Embracing their most extreme ideas

In another early distorted mirror image scene, Zola and Stefani pee at a rest stop bathroom on their way to Florida. Zola hovers over the toilet, careful not to sit on it. Stefani plops right down. When they get up, Zola's pee is clear. She's hydrated. Stefani's is bright yellow. She doesn't even wash her hands upon exiting the bathroom.

When Bravo was auditioning to direct the movie, it was one of her initial pitches. "I have a really clear sense of the producers all looking at me, like, 'You keep talking about piss and I don't exactly know what's happening,'" she says. But when Harris came on as co-writer, he was on board. They would always say yes to trying out each other's boldest concepts and figure out if they could work on screen. "She had such a casual humor that it was very rare that a pitch would feel insane to me," Harris says.

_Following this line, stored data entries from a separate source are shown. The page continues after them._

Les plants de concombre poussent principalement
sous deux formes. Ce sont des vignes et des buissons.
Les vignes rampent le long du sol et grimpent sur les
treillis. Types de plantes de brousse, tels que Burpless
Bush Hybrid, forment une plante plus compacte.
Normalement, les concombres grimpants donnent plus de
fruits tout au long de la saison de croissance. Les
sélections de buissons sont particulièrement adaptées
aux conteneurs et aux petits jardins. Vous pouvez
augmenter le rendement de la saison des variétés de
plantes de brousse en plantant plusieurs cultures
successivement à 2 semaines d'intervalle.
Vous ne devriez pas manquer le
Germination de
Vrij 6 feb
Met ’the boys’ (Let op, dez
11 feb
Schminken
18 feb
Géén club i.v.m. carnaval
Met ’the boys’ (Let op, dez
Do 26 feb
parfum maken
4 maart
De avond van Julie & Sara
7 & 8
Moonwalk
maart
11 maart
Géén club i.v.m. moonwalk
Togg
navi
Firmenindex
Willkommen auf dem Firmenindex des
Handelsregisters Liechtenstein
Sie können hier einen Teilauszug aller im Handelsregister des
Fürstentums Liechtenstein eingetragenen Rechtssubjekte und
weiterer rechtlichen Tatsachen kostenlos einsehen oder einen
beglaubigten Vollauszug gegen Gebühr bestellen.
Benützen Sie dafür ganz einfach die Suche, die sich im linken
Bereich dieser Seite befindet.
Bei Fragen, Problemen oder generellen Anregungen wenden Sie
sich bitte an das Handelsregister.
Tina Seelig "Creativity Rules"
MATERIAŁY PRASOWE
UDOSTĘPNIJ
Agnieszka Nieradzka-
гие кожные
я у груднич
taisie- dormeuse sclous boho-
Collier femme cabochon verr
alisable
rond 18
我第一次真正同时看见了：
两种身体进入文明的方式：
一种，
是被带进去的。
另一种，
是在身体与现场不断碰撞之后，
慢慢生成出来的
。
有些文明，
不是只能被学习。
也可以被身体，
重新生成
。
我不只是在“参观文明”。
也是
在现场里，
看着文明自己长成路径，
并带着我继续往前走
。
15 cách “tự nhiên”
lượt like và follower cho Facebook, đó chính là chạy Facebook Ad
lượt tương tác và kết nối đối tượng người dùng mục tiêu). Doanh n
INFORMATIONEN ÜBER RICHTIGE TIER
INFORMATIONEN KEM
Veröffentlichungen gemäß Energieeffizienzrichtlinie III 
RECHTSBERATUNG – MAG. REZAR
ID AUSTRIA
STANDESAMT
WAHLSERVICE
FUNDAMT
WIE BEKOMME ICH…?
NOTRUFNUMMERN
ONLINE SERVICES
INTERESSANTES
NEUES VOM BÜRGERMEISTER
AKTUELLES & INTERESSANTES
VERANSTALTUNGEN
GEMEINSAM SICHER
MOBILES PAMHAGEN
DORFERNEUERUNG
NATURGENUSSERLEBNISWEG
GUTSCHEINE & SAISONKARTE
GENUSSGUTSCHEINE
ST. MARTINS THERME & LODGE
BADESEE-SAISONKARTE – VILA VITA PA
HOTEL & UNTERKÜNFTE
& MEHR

The pee sequence was born out of a personal place for Bravo. "I'm reminded of my first time away from home, away from having lived with my parents, and making friends independently at NYU, mostly making white friends, mostly making white girlfriends," she says. "I had this string of memories of being drunk off of Long Island iced teas at some bar in the East Village with a terrible fake ID and going to a bathroom with a girlfriend where I hovered over the toilet, as I was taught to by my mother, you know, rely on your knees and your thighs, and then my white girlfriend just sitting on the toilet, and it truly being deeply anthropological to me and disturbing because I had been told that that's just not how this behavior works. And here we are telling a story that is very much about race, a story about how a Black [woman] and white woman interact and I was like, 'Oh, there's this piece from my life that I want to put in here.'"

It was an observation that rang true for Paige as well, a small moment that silently spoke volumes. "If you were to distill one scene from the film," Bravo continues, "'What's the one scene that tells the story of who these women are, where they are going, where they are coming from?' That one is totally hydrated and the other clearly is deeply dehydrated tells you so much."